YOUR INSTRUCTIONS | With the pictures set aside, write out all of the data exactly as it stands.

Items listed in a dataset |
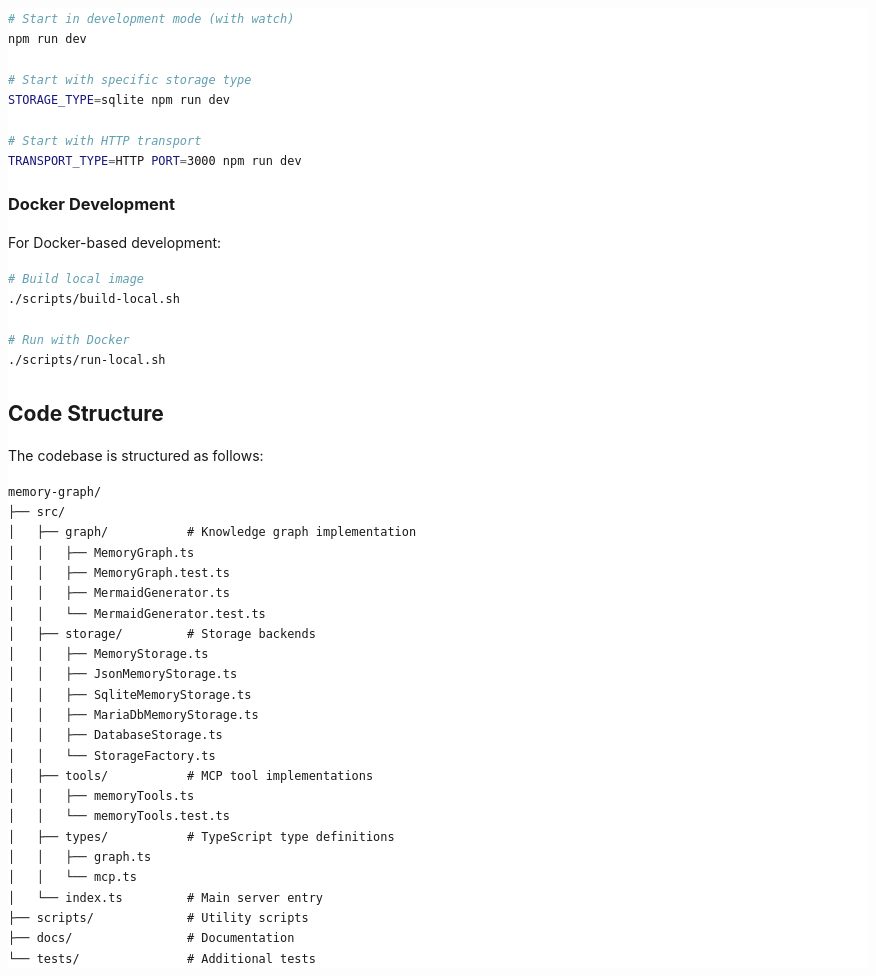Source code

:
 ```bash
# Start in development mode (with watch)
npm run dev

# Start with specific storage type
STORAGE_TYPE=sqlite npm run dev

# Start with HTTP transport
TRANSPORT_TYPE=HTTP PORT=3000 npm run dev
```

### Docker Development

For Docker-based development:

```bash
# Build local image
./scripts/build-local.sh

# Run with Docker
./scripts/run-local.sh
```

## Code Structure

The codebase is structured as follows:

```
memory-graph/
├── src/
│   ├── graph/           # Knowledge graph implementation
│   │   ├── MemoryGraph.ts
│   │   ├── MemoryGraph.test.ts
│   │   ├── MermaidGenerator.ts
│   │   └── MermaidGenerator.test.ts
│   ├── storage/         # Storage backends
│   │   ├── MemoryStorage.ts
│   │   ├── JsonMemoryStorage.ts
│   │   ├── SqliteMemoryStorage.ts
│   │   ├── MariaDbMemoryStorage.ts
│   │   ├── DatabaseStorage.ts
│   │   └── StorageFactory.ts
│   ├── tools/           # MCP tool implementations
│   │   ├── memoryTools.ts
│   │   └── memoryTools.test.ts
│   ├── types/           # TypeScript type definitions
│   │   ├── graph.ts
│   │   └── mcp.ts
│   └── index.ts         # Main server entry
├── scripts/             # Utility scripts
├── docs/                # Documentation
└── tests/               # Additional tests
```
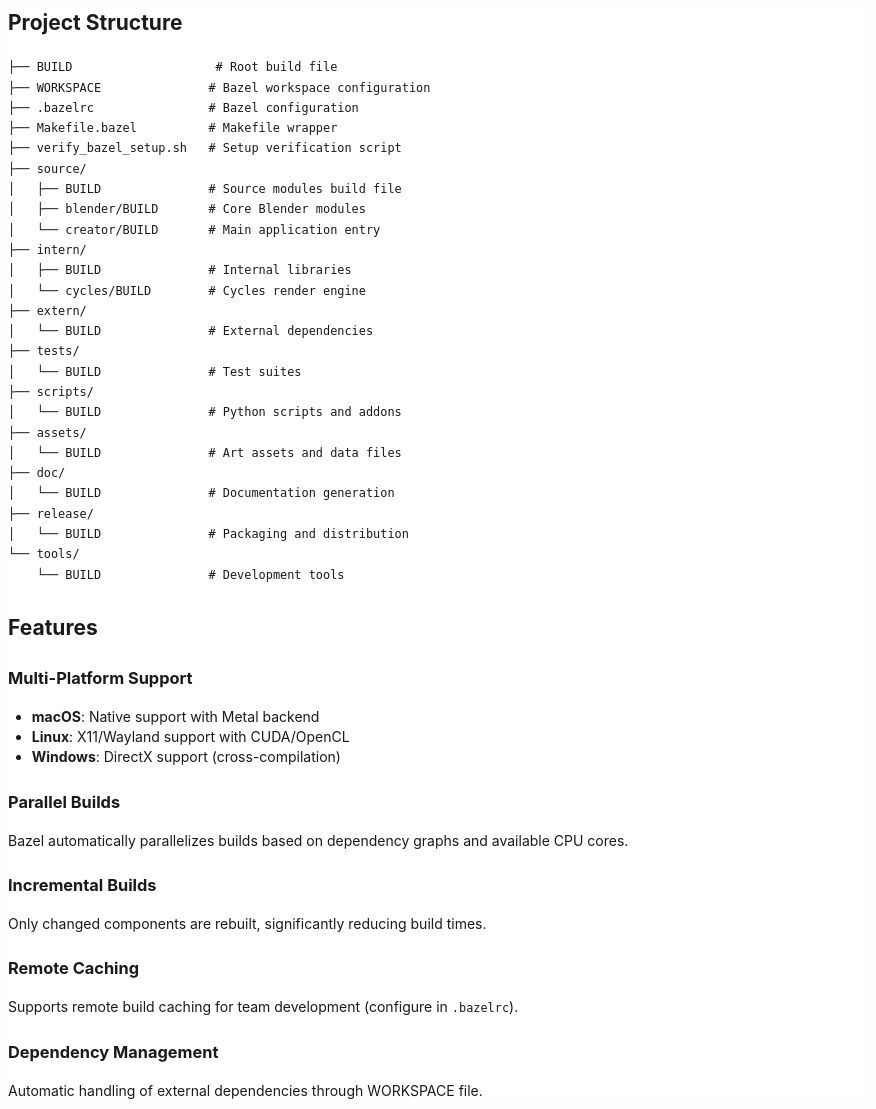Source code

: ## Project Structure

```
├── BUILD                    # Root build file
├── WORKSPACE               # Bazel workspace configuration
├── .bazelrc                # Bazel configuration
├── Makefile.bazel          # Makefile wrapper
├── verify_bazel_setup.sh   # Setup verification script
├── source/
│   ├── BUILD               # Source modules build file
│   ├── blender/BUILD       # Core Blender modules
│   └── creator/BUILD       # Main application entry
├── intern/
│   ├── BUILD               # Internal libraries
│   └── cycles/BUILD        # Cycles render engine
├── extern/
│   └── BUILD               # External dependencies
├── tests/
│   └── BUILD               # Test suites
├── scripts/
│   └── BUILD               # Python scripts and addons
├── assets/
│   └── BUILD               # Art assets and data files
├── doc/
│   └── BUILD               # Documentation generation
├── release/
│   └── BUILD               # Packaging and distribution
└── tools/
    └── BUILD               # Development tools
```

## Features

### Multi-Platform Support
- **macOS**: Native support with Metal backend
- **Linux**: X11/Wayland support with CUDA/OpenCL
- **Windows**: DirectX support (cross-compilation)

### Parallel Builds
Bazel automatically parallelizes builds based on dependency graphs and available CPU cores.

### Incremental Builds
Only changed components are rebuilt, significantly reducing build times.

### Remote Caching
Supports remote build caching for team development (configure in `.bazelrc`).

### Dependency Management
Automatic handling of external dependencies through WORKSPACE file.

RESULT FOR THIS TASK |
Source code

:
 ```bash
# Start in development mode (with watch)
npm run dev

# Start with specific storage type
STORAGE_TYPE=sqlite npm run dev

# Start with HTTP transport
TRANSPORT_TYPE=HTTP PORT=3000 npm run dev
```

### Docker Development

For Docker-based development:

```bash
# Build local image
./scripts/build-local.sh

# Run with Docker
./scripts/run-local.sh
```

## Code Structure

The codebase is structured as follows:

```
memory-graph/
├── src/
│   ├── graph/           # Knowledge graph implementation
│   │   ├── MemoryGraph.ts
│   │   ├── MemoryGraph.test.ts
│   │   ├── MermaidGenerator.ts
│   │   └── MermaidGenerator.test.ts
│   ├── storage/         # Storage backends
│   │   ├── MemoryStorage.ts
│   │   ├── JsonMemoryStorage.ts
│   │   ├── SqliteMemoryStorage.ts
│   │   ├── MariaDbMemoryStorage.ts
│   │   ├── DatabaseStorage.ts
│   │   └── StorageFactory.ts
│   ├── tools/           # MCP tool implementations
│   │   ├── memoryTools.ts
│   │   └── memoryTools.test.ts
│   ├── types/           # TypeScript type definitions
│   │   ├── graph.ts
│   │   └── mcp.ts
│   └── index.ts         # Main server entry
├── scripts/             # Utility scripts
├── docs/                # Documentation
└── tests/               # Additional tests
```
Source code

: ## Project Structure

```
├── BUILD                    # Root build file
├── WORKSPACE               # Bazel workspace configuration
├── .bazelrc                # Bazel configuration
├── Makefile.bazel          # Makefile wrapper
├── verify_bazel_setup.sh   # Setup verification script
├── source/
│   ├── BUILD               # Source modules build file
│   ├── blender/BUILD       # Core Blender modules
│   └── creator/BUILD       # Main application entry
├── intern/
│   ├── BUILD               # Internal libraries
│   └── cycles/BUILD        # Cycles render engine
├── extern/
│   └── BUILD               # External dependencies
├── tests/
│   └── BUILD               # Test suites
├── scripts/
│   └── BUILD               # Python scripts and addons
├── assets/
│   └── BUILD               # Art assets and data files
├── doc/
│   └── BUILD               # Documentation generation
├── release/
│   └── BUILD               # Packaging and distribution
└── tools/
    └── BUILD               # Development tools
```

## Features

### Multi-Platform Support
- **macOS**: Native support with Metal backend
- **Linux**: X11/Wayland support with CUDA/OpenCL
- **Windows**: DirectX support (cross-compilation)

### Parallel Builds
Bazel automatically parallelizes builds based on dependency graphs and available CPU cores.

### Incremental Builds
Only changed components are rebuilt, significantly reducing build times.

### Remote Caching
Supports remote build caching for team development (configure in `.bazelrc`).

### Dependency Management
Automatic handling of external dependencies through WORKSPACE file.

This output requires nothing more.